▸ **Data for processing**:
* Begin *
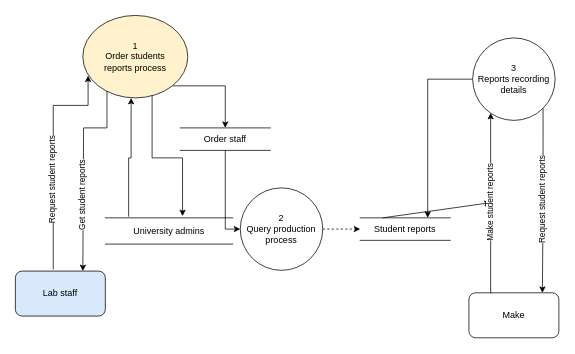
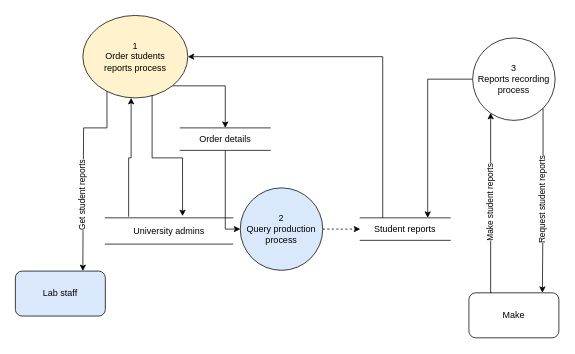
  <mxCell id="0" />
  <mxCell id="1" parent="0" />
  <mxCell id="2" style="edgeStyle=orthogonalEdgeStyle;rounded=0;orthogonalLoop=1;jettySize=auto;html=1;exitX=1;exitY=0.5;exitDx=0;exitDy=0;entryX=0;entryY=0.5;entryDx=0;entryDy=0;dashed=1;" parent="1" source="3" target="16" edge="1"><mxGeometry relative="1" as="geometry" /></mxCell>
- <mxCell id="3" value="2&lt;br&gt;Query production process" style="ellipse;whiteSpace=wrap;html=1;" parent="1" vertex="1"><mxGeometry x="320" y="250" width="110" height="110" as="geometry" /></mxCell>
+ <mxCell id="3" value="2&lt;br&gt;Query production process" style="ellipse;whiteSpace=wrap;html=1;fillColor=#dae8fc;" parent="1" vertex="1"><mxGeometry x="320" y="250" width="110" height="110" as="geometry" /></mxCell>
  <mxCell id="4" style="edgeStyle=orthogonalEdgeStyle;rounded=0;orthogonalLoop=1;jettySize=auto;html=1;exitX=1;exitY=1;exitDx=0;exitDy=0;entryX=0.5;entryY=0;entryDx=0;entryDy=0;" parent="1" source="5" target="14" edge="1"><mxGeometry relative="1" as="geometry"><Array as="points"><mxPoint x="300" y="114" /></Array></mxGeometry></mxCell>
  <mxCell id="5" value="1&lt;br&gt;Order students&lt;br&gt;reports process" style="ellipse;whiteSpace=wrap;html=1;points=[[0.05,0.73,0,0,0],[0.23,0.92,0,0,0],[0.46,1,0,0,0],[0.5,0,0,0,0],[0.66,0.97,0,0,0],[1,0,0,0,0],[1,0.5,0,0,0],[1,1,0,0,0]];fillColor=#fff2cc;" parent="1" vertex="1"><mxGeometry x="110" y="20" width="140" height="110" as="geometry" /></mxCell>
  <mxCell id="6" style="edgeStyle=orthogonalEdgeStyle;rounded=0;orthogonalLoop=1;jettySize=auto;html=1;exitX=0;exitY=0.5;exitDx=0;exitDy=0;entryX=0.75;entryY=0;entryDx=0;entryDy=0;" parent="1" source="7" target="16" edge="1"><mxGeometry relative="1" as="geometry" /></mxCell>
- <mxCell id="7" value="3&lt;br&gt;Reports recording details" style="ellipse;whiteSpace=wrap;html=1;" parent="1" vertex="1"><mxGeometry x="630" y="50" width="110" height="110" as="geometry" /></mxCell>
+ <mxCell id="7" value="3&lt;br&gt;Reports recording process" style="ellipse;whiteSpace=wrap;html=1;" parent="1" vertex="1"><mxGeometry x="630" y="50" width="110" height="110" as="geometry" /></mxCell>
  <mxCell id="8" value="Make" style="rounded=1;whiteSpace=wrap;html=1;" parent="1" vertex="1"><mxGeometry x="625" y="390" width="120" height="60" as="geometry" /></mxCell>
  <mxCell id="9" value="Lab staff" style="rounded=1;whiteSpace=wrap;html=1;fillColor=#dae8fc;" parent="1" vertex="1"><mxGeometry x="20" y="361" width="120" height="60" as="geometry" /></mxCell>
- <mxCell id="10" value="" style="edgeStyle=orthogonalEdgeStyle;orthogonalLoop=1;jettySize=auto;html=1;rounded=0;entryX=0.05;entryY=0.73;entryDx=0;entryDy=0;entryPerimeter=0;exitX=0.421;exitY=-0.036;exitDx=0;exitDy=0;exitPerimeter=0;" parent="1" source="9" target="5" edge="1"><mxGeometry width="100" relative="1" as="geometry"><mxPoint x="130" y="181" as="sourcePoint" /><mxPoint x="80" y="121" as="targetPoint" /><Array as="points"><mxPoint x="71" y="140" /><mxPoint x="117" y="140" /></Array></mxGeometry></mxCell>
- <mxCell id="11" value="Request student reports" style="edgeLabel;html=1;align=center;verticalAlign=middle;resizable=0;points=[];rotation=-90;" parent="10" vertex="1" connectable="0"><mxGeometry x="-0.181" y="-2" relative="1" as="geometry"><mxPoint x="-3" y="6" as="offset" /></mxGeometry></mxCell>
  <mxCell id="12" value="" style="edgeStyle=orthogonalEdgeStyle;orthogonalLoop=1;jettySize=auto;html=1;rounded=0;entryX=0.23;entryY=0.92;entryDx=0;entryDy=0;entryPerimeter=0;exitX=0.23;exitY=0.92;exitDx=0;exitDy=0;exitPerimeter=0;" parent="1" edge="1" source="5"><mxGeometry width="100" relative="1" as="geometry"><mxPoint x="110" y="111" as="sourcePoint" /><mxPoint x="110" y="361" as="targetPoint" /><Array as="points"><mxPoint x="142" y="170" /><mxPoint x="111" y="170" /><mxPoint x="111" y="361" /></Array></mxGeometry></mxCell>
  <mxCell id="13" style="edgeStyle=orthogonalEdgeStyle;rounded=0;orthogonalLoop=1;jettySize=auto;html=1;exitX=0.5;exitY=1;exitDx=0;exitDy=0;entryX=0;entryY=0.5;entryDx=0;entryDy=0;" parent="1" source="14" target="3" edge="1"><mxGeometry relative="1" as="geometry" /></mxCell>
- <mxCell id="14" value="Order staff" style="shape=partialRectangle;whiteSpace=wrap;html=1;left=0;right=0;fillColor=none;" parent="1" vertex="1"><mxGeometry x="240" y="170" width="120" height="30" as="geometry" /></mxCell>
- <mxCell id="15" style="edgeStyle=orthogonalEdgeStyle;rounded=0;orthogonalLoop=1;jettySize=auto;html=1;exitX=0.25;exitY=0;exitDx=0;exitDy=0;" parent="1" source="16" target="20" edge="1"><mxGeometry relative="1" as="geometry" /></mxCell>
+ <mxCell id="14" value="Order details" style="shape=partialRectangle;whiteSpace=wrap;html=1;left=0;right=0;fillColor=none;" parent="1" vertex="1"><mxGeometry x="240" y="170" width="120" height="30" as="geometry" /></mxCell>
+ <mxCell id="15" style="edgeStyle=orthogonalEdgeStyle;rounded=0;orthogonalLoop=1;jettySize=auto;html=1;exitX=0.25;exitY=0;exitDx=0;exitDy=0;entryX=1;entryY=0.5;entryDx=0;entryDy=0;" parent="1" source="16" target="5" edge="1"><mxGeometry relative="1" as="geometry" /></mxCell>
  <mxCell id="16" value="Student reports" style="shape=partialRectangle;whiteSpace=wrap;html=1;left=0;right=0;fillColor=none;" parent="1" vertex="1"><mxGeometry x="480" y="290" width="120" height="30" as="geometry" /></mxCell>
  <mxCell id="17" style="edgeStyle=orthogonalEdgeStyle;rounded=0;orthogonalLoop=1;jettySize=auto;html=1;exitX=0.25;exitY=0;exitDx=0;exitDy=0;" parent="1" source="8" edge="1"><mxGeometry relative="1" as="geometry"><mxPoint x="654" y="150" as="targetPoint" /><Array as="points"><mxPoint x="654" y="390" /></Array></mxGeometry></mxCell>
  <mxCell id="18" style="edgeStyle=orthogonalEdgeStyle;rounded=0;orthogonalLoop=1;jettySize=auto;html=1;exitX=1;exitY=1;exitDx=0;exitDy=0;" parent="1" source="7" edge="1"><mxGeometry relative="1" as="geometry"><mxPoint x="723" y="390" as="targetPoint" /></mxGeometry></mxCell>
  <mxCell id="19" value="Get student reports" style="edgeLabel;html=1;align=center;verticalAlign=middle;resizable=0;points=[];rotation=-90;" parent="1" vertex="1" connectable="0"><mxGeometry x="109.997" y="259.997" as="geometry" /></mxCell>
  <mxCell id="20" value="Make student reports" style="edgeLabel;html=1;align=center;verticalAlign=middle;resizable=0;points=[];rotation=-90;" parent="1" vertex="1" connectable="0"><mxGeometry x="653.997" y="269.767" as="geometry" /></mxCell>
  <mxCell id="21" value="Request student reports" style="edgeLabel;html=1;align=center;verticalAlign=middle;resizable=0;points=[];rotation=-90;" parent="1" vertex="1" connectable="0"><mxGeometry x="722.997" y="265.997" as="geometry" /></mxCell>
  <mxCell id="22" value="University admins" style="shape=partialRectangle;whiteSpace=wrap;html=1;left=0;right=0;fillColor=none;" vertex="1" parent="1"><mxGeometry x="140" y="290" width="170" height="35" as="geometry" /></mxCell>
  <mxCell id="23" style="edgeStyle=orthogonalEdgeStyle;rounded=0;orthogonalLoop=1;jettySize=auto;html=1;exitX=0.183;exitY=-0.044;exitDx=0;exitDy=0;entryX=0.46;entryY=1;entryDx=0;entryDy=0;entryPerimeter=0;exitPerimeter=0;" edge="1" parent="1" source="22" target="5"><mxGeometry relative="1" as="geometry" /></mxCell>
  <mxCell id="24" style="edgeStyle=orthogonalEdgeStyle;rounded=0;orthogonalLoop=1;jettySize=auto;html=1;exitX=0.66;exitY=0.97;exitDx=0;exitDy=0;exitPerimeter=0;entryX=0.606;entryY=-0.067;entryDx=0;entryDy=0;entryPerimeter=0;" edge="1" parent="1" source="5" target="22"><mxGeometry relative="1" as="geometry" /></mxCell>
* End *
▸ **Task prompt**: Pick out and copy every line of the records that contains the word "University", matching case exactly.

▸ **Answer for this exercise**:
  <mxCell id="22" value="University admins" style="shape=partialRectangle;whiteSpace=wrap;html=1;left=0;right=0;fillColor=none;" vertex="1" parent="1"><mxGeometry x="140" y="290" width="170" height="35" as="geometry" /></mxCell>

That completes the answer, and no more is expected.